◆ PROBLEM DESCRIPTION ◆
For the data below, restate word for word only the lines from the line containing "[590,363,633,375] build ->" through the line containing "-> [458,574,545,589] Installation).", both ends included.
#### INPUT DATA
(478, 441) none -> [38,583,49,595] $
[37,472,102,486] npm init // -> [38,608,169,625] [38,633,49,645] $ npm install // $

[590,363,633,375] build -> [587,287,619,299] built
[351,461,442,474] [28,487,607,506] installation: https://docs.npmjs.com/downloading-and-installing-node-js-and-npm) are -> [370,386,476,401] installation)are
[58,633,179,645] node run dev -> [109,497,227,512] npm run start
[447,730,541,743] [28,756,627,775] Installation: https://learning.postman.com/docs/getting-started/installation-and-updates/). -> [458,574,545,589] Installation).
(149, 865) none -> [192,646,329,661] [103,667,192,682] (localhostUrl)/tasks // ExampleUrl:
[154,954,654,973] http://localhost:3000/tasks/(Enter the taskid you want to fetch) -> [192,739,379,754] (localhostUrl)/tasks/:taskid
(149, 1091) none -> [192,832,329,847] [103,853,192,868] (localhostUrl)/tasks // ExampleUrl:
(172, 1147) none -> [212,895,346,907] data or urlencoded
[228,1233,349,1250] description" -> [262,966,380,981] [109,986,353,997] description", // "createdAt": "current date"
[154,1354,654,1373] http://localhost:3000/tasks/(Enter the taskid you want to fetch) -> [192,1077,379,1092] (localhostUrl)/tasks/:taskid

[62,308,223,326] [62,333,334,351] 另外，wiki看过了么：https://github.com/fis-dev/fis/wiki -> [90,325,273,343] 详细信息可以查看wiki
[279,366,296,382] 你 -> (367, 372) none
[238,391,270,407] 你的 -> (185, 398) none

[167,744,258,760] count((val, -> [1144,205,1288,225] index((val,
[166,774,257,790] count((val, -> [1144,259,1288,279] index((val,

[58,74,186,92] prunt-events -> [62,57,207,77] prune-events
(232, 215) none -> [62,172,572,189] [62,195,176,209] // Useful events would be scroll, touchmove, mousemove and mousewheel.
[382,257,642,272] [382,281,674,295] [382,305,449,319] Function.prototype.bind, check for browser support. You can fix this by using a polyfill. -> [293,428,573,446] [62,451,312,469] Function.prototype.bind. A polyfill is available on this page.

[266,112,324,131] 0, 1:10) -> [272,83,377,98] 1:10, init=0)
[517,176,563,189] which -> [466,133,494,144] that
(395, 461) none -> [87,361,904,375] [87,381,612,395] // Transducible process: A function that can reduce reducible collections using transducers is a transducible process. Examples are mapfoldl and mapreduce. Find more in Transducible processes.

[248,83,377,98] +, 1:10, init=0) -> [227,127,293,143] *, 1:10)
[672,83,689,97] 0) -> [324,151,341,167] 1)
########
◆ ANSWER BOX ◆
[590,363,633,375] build -> [587,287,619,299] built
[351,461,442,474] [28,487,607,506] installation: https://docs.npmjs.com/downloading-and-installing-node-js-and-npm) are -> [370,386,476,401] installation)are
[58,633,179,645] node run dev -> [109,497,227,512] npm run start
[447,730,541,743] [28,756,627,775] Installation: https://learning.postman.com/docs/getting-started/installation-and-updates/). -> [458,574,545,589] Installation).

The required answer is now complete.